Monday, October 23, 2006

Pre-Mid-Life Crisis

What exactly are the qualifications to claim a mid life crisis? Is there a specific age or behavior that classifies one’s actions as mid-life crisis? I think I am having one; so instead of looking to buy a sports car, I started looking at apartments to buy. My goal is to be in a new place by the spring. Springtime=rebirth. Clever, no?


I keep getting emails in my work mailbox about improving my sex-life.

The most recent email:

Good afternoon: Would you like to have stronger ejaculation?
See our offer: http://barraildcom/gal/gsm/
Surely you only dream of it. Now it’s possible to do with magic tab
Use this tab regularly and you’ll have the best Buy it now – and this night will be the best in your life

Even my junk mail knows I am not getting any; and mocking me for it.

P.S.: Last time I checked, I still didn’t have a penis.

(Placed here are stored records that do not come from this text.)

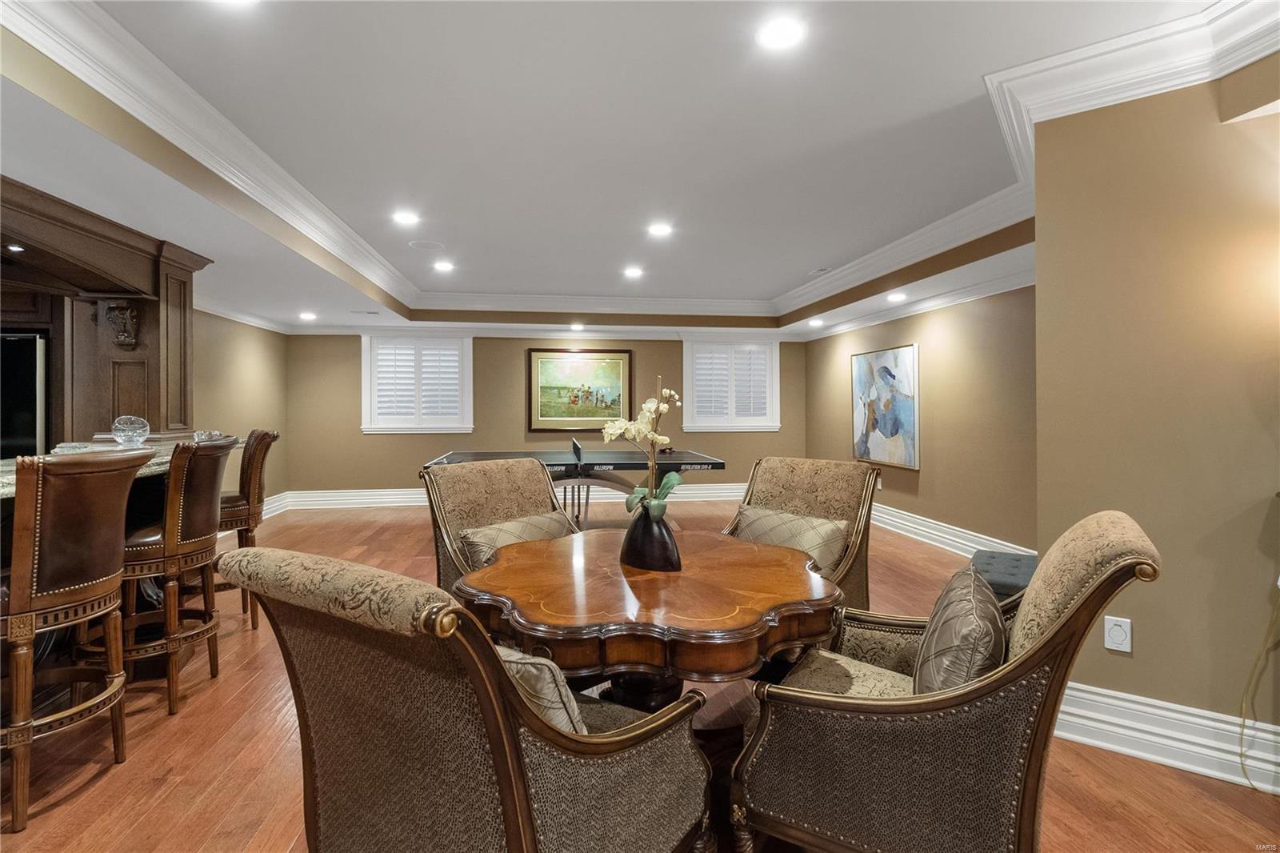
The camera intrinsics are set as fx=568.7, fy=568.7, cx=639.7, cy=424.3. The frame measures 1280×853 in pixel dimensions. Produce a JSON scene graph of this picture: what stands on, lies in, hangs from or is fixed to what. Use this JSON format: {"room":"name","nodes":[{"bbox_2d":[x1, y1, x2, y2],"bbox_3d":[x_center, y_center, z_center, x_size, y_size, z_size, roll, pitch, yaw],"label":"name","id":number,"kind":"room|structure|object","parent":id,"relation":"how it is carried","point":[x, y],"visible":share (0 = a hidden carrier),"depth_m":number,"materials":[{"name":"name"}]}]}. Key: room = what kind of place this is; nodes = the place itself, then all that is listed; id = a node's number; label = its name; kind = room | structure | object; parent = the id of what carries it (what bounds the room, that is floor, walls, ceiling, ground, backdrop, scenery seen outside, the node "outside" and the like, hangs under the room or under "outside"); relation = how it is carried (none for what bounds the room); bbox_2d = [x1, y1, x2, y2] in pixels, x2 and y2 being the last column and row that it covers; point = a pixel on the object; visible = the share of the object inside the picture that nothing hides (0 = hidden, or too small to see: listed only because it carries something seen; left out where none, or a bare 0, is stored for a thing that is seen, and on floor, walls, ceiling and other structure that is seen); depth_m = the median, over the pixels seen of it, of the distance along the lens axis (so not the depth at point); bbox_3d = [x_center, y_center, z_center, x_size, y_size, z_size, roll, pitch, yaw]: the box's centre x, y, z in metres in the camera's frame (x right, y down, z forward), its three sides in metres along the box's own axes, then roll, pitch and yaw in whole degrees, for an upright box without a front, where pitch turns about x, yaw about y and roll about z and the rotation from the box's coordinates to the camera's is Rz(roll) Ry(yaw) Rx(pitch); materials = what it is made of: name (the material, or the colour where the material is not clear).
{"room":"basement","nodes":[
{"label":"basement","id":0,"kind":"room"},
{"bbox_2d":[188,308,287,506],"bbox_3d":[-4.475,-0.203,5.461,0.167,2.737,4.611,0,0,-8],"label":"left wall","id":1,"kind":"structure","parent":0,"point":[249,351],"depth_m":6.50,"materials":[{"name":"beige paint"}]},
{"bbox_2d":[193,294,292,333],"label":"crown molding","id":2,"kind":"structure","parent":1,"relation":"attached to","point":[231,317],"depth_m":6.50,"materials":[{"name":"white paint"}]},
{"bbox_2d":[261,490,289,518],"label":"baseboard","id":3,"kind":"structure","parent":1,"relation":"attached to","point":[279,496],"depth_m":7.32,"materials":[{"name":"white paint"}]},
{"bbox_2d":[284,329,807,501],"bbox_3d":[-1.060,-0.204,8.094,7.365,2.717,0.190,0,0,-8],"label":"back wall","id":4,"kind":"structure","parent":0,"point":[392,478],"depth_m":7.84,"materials":[{"name":"beige paint"}]},
{"bbox_2d":[360,332,472,432],"bbox_3d":[-3.055,-0.574,7.848,1.505,1.457,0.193,0,0,-8],"label":"window","id":5,"kind":"structure","parent":4,"relation":"in","point":[364,369],"depth_m":7.79,"materials":[{"name":"white"}]},
{"bbox_2d":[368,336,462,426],"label":"plantation shutter","id":6,"kind":"object","parent":5,"relation":"attached to","point":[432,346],"visible":0.78,"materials":[{"name":"white wood"}]},
{"bbox_2d":[252,484,739,514],"bbox_3d":[-1.123,1.047,8.131,7.900,0.226,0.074,0,0,-8],"label":"baseboard","id":7,"kind":"structure","parent":4,"relation":"attached to","point":[392,496],"depth_m":7.87,"materials":[{"name":"white paint"}]},
{"bbox_2d":[527,348,632,431],"bbox_3d":[-0.832,-0.480,7.976,1.409,1.176,0.043,0,0,-8],"label":"framed painting","id":8,"kind":"object","parent":4,"relation":"attached to","point":[625,356],"visible":0.98,"depth_m":7.96},
{"bbox_2d":[682,333,783,431],"bbox_3d":[1.328,-0.566,8.429,1.478,1.441,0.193,0,0,-8],"label":"window","id":9,"kind":"structure","parent":4,"relation":"in","point":[778,351],"depth_m":8.37,"materials":[{"name":"white"}]},
{"bbox_2d":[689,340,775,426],"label":"plantation shutter","id":10,"kind":"object","parent":9,"relation":"attached to","point":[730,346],"visible":0.75,"depth_m":8.37,"materials":[{"name":"white wood"}]},
{"bbox_2d":[0,0,1242,343],"bbox_3d":[-0.455,-1.504,3.633,8.380,0.240,9.921,0,0,-8],"label":"ceiling","id":11,"kind":"structure","parent":0,"point":[810,259],"depth_m":2.85,"materials":[{"name":"white paint"}]},
{"bbox_2d":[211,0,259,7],"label":"recessed light","id":12,"kind":"object","parent":11,"relation":"in","point":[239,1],"visible":0.99,"depth_m":1.96,"materials":[{"name":"white"}]},
{"bbox_2d":[299,310,317,319],"bbox_3d":[-3.983,-1.302,6.823,0.209,0.014,0.212,0,0,-8],"label":"recessed light","id":13,"kind":"object","parent":11,"relation":"in","point":[309,317],"visible":0.99,"depth_m":6.80,"materials":[{"name":"white"}]},
{"bbox_2d":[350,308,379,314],"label":"ceiling vent","id":14,"kind":"object","parent":11,"relation":"in","point":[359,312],"visible":0.99,"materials":[{"name":"white metal"}]},
{"bbox_2d":[392,208,419,226],"bbox_3d":[-1.706,-1.503,4.144,0.209,0.012,0.209,0,0,-8],"label":"recessed light","id":15,"kind":"object","parent":11,"relation":"in","point":[404,217],"visible":0.98,"depth_m":4.13,"materials":[{"name":"white"}]},
{"bbox_2d":[408,239,444,250],"bbox_3d":[-1.783,-1.503,4.770,0.262,0.011,0.264,0,0,-8],"label":"ceiling speaker","id":16,"kind":"object","parent":11,"relation":"in","point":[426,245],"visible":0.98,"depth_m":4.75,"materials":[{"name":"white"}]},
{"bbox_2d":[432,260,455,272],"bbox_3d":[-1.871,-1.505,5.421,0.210,0.012,0.209,0,0,-8],"label":"recessed light","id":17,"kind":"object","parent":11,"relation":"in","point":[444,267],"visible":0.98,"depth_m":5.41,"materials":[{"name":"white"}]},
{"bbox_2d":[568,322,584,330],"bbox_3d":[-0.845,-1.296,7.607,0.199,0.018,0.200,0,0,-8],"label":"recessed light","id":18,"kind":"object","parent":11,"relation":"in","point":[577,326],"visible":0.99,"depth_m":7.58,"materials":[{"name":"white"}]},
{"bbox_2d":[623,265,643,278],"bbox_3d":[-0.062,-1.518,5.684,0.213,0.013,0.213,0,0,-8],"label":"recessed light","id":19,"kind":"object","parent":11,"relation":"in","point":[632,272],"visible":0.98,"depth_m":5.67,"materials":[{"name":"white"}]},
{"bbox_2d":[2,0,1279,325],"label":"crown molding","id":20,"kind":"structure","parent":11,"relation":"attached to","point":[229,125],"depth_m":2.81,"materials":[{"name":"white paint"}]},
{"bbox_2d":[647,221,673,237],"bbox_3d":[0.158,-1.513,4.416,0.209,0.012,0.209,0,0,-8],"label":"recessed light","id":21,"kind":"object","parent":11,"relation":"in","point":[660,230],"visible":0.98,"depth_m":4.40,"materials":[{"name":"white"}]},
{"bbox_2d":[756,16,806,50],"bbox_3d":[0.532,-1.472,2.146,0.195,0.011,0.195,0,0,-8],"label":"recessed light","id":22,"kind":"object","parent":11,"relation":"in","point":[782,33],"visible":0.99,"depth_m":2.14,"materials":[{"name":"white"}]},
{"bbox_2d":[808,316,824,326],"bbox_3d":[2.242,-1.304,7.248,0.204,0.034,0.205,0,0,-8],"label":"recessed light","id":23,"kind":"object","parent":11,"relation":"in","point":[815,322],"visible":0.99,"depth_m":7.22,"materials":[{"name":"white"}]},
{"bbox_2d":[808,266,831,274],"bbox_3d":[1.784,-1.510,5.583,0.158,0.013,0.280,0,0,-8],"label":"ceiling vent","id":24,"kind":"object","parent":11,"relation":"in","point":[818,272],"visible":0.99,"depth_m":5.58,"materials":[{"name":"white metal"}]},
{"bbox_2d":[886,291,907,302],"bbox_3d":[2.570,-1.271,5.695,0.201,0.034,0.203,0,0,-8],"label":"recessed light","id":25,"kind":"object","parent":11,"relation":"in","point":[898,297],"visible":0.99,"depth_m":5.67,"materials":[{"name":"white"}]},
{"bbox_2d":[0,496,1279,852],"bbox_3d":[-0.518,1.279,2.978,7.846,0.101,10.100,0,0,-8],"label":"floor","id":26,"kind":"structure","parent":0,"point":[1166,782],"depth_m":2.09,"materials":[{"name":"brown wood"}]},
{"bbox_2d":[0,332,47,456],"bbox_3d":[-4.544,0.277,3.919,0.896,1.742,0.708,0,0,-8],"label":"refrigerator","id":27,"kind":"object","parent":26,"relation":"on","point":[31,396],"visible":0.56,"depth_m":3.84,"materials":[{"name":"black metal"}]},
{"bbox_2d":[0,448,153,833],"bbox_3d":[-2.036,0.663,1.922,0.542,1.140,0.511,0,0,-8],"label":"bar stool","id":28,"kind":"object","parent":26,"relation":"on","point":[118,508],"visible":1,"depth_m":1.84,"materials":[{"name":"brown leather"}]},
{"bbox_2d":[0,175,212,447],"bbox_3d":[-3.454,-0.006,3.073,1.441,2.230,2.306,0,0,-8],"label":"bar cabinet","id":29,"kind":"object","parent":26,"relation":"on","point":[126,396],"visible":0.71,"depth_m":3.76,"materials":[{"name":"brown wood"}]},
{"bbox_2d":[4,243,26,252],"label":"recessed light","id":30,"kind":"object","parent":29,"relation":"in","point":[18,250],"visible":0.94,"depth_m":2.99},
{"bbox_2d":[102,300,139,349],"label":"corbel","id":31,"kind":"object","parent":29,"relation":"attached to","point":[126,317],"visible":0.98,"depth_m":3.72,"materials":[{"name":"brown wood"}]},
{"bbox_2d":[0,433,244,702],"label":"bar counter","id":32,"kind":"object","parent":26,"relation":"on","point":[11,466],"visible":0.36,"depth_m":2.61,"materials":[{"name":"brown"}]},
{"bbox_2d":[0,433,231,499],"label":"granite countertop","id":33,"kind":"structure","parent":32,"relation":"on","point":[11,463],"depth_m":2.78,"materials":[{"name":"stone"}]},
{"bbox_2d":[110,414,151,446],"bbox_3d":[-2.790,0.038,3.114,0.170,0.164,0.170,0,0,11],"label":"glass bowl","id":34,"kind":"object","parent":32,"relation":"on","point":[129,434],"visible":0.99,"depth_m":3.07,"materials":[{"name":"clear glass"}]},
{"bbox_2d":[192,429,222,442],"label":"glass bowl","id":35,"kind":"object","parent":32,"relation":"on","point":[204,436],"visible":0.67,"depth_m":3.56,"materials":[{"name":"clear glass"}]},
{"bbox_2d":[119,435,235,715],"bbox_3d":[-2.169,0.640,2.547,0.539,1.158,0.524,0,0,-8],"label":"bar stool","id":36,"kind":"object","parent":26,"relation":"on","point":[178,496],"visible":0.78,"depth_m":2.45,"materials":[{"name":"brown"}]},
{"bbox_2d":[217,428,280,625],"bbox_3d":[-2.528,0.625,3.464,0.539,1.183,0.513,0,0,-38],"label":"bar stool","id":37,"kind":"object","parent":26,"relation":"on","point":[264,438],"visible":0.54,"depth_m":3.39,"materials":[{"name":"brown"}]},
{"bbox_2d":[219,542,708,852],"bbox_3d":[-0.341,0.746,1.328,0.779,0.994,0.844,0,0,34],"label":"armchair","id":38,"kind":"object","parent":26,"relation":"on","point":[504,786],"visible":0.99,"depth_m":1.08,"materials":[{"name":"brown fabric"}]},
{"bbox_2d":[496,644,587,734],"bbox_3d":[-0.308,0.620,1.292,0.404,0.274,0.335,0,0,-8],"label":"throw pillow","id":39,"kind":"object","parent":38,"relation":"on","point":[552,685],"visible":0.22,"depth_m":1.17,"materials":[{"name":"fabric"}]},
{"bbox_2d":[420,456,574,590],"bbox_3d":[-0.555,0.701,2.751,0.827,1.010,0.742,0,0,40],"label":"armchair","id":40,"kind":"object","parent":26,"relation":"on","point":[545,481],"visible":0.45,"depth_m":2.82,"materials":[{"name":"beige fabric"}]},
{"bbox_2d":[458,511,574,568],"bbox_3d":[-0.551,0.608,2.718,0.267,0.308,0.608,0,0,40],"label":"throw pillow","id":41,"kind":"object","parent":40,"relation":"on","point":[522,526],"visible":0.52,"depth_m":2.63,"materials":[{"name":"beige fabric"}]},
{"bbox_2d":[423,447,731,526],"bbox_3d":[-0.599,0.731,5.819,2.732,0.887,1.529,0,0,-8],"label":"ping pong table","id":42,"kind":"object","parent":26,"relation":"on","point":[702,463],"visible":0.68,"depth_m":5.59,"materials":[{"name":"black"}]},
{"bbox_2d":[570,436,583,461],"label":"table tennis net","id":43,"kind":"object","parent":42,"relation":"attached to","point":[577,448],"visible":0.98,"depth_m":6.01,"materials":[{"name":"black"}]},
{"bbox_2d":[452,525,843,707],"bbox_3d":[0.037,0.888,1.984,1.235,0.743,1.254,0,0,-8],"label":"round table","id":44,"kind":"object","parent":26,"relation":"on","point":[792,590],"visible":0.85,"depth_m":1.68,"materials":[{"name":"brown wood"}]},
{"bbox_2d":[619,503,680,570],"bbox_3d":[0.041,0.399,2.010,0.188,0.211,0.212,0,0,-8],"label":"vase","id":45,"kind":"object","parent":44,"relation":"on","point":[634,553],"visible":0.92,"depth_m":1.95,"materials":[{"name":"black ceramic"}]},
{"bbox_2d":[600,378,683,517],"bbox_3d":[0.005,0.111,2.088,0.305,0.520,0.331,0,0,29],"label":"orchid","id":46,"kind":"object","parent":45,"relation":"in","point":[617,431],"visible":0.84,"depth_m":2.06,"materials":[{"name":"white plant"}]},
{"bbox_2d":[726,456,878,608],"bbox_3d":[0.684,0.706,2.785,0.756,1.006,0.824,0,0,41],"label":"armchair","id":47,"kind":"object","parent":26,"relation":"on","point":[810,474],"visible":0.45,"depth_m":2.87,"materials":[{"name":"brown fabric"}]},
{"bbox_2d":[733,504,851,572],"bbox_3d":[0.738,0.594,2.850,0.605,0.294,0.225,0,0,41],"label":"throw pillow","id":48,"kind":"object","parent":47,"relation":"on","point":[760,513],"visible":0.73,"depth_m":2.76,"materials":[{"name":"beige fabric"}]},
{"bbox_2d":[728,510,1159,852],"bbox_3d":[0.771,0.738,1.566,0.859,1.004,0.776,0,0,30],"label":"armchair","id":49,"kind":"object","parent":26,"relation":"on","point":[1066,622],"visible":0.93,"depth_m":1.31,"materials":[{"name":"fabric"}]},
{"bbox_2d":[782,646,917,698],"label":"seat cushion","id":50,"kind":"object","parent":49,"relation":"on","point":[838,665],"visible":0.37,"depth_m":1.69,"materials":[{"name":"beige fabric"}]},
{"bbox_2d":[912,562,1006,697],"bbox_3d":[0.875,0.620,1.554,0.222,0.344,0.508,0,0,28],"label":"throw pillow","id":51,"kind":"object","parent":49,"relation":"on","point":[988,627],"visible":0.77,"depth_m":1.40,"materials":[{"name":"fabric"}]},
{"bbox_2d":[969,549,1037,603],"bbox_3d":[2.160,1.003,3.240,0.513,0.412,0.749,0,0,30],"label":"bench","id":52,"kind":"object","parent":26,"relation":"on","point":[1013,560],"visible":0.32,"depth_m":3.14,"materials":[{"name":"fabric"}]},
{"bbox_2d":[803,281,1038,558],"bbox_3d":[2.913,-0.166,5.671,0.167,2.727,5.326,0,0,-8],"label":"right wall","id":53,"kind":"structure","parent":0,"point":[933,396],"depth_m":5.19,"materials":[{"name":"beige paint"}]},
{"bbox_2d":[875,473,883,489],"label":"wall socket","id":54,"kind":"object","parent":53,"relation":"attached to","point":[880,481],"visible":0.72,"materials":[{"name":"white"}]},
{"bbox_2d":[850,342,919,468],"bbox_3d":[2.686,-0.215,6.293,0.038,1.256,1.222,0,0,-8],"label":"painting","id":55,"kind":"object","parent":53,"relation":"attached to","point":[905,351],"visible":0.99,"depth_m":6.19},
{"bbox_2d":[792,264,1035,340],"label":"crown molding","id":56,"kind":"structure","parent":53,"relation":"attached to","point":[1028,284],"depth_m":5.49,"materials":[{"name":"white paint"}]},
{"bbox_2d":[871,501,1035,558],"bbox_3d":[2.992,1.071,5.587,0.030,0.199,5.452,0,0,-8],"label":"baseboard","id":57,"kind":"structure","parent":53,"relation":"attached to","point":[953,538],"depth_m":5.60,"materials":[{"name":"white paint"}]},
{"bbox_2d":[1028,60,1279,779],"bbox_3d":[2.229,-0.134,1.697,0.594,2.720,1.232,0,0,-8],"label":"right front wall","id":58,"kind":"structure","parent":0,"point":[1146,642],"depth_m":2.10,"materials":[{"name":"beige paint"}]},
{"bbox_2d":[1103,614,1132,653],"bbox_3d":[1.789,0.788,2.131,0.071,0.121,0.010,0,0,38],"label":"wall outlet","id":59,"kind":"object","parent":58,"relation":"attached to","point":[1118,638],"visible":0.98,"depth_m":2.13,"materials":[{"name":"white plastic"}]},
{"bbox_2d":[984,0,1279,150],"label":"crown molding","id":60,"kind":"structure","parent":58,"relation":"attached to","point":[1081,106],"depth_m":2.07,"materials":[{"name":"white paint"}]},
{"bbox_2d":[1049,680,1279,792],"bbox_3d":[2.089,1.146,1.814,0.314,0.194,0.867,0,0,-8],"label":"baseboard","id":61,"kind":"structure","parent":58,"relation":"attached to","point":[1135,752],"depth_m":2.10,"materials":[{"name":"white paint"}]},
{"bbox_2d":[1238,582,1279,789],"bbox_3d":[2.230,0.810,1.942,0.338,0.816,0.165,0,0,-8],"label":"power cord","id":62,"kind":"object","parent":58,"relation":"attached to","point":[1241,754],"visible":0.99,"depth_m":1.99,"materials":[{"name":"plastic"}]}
]}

Lately, all the books I have been reading have been coming-of -age tales. These three books were my favorite of the bunch. By the way, these are all easy reads, and I guarantee that you all will be able to relate to the characters.

Mister Posterior and the Genius Child by Emily Jenkins

Bad Haircut: Stories of the Seventies by Tom Perrotta

King Dork by Frank Portman

This recent comment sums up my last post about denim skirts with leggings and slouchy boots, and says it better than I could have; therefore I have nothing else to say on the subject. Thanks Eve.

It looks allright on 8 year old girls but if you're out of middle school:
please don't wear it!

Leggings don't look good on anyone and skirts are awesome but they should be worn with decent shoes (w/killer heels) and not with slouchy boots!



I've finally gotten my shit together and added some links to the sidebar. In the interest of fairness, they are in alphabetical order. I don't play favorites, I love all my blogs equally. Except for my sister. She'd kick my ass if she wasn't first on the list.


Anonymous said...

Hi, Sloane!

I haven't stopped my in a while and wanted to say Hola.

I think you should get a sports car and a new apartment for your pre-midlife crisis.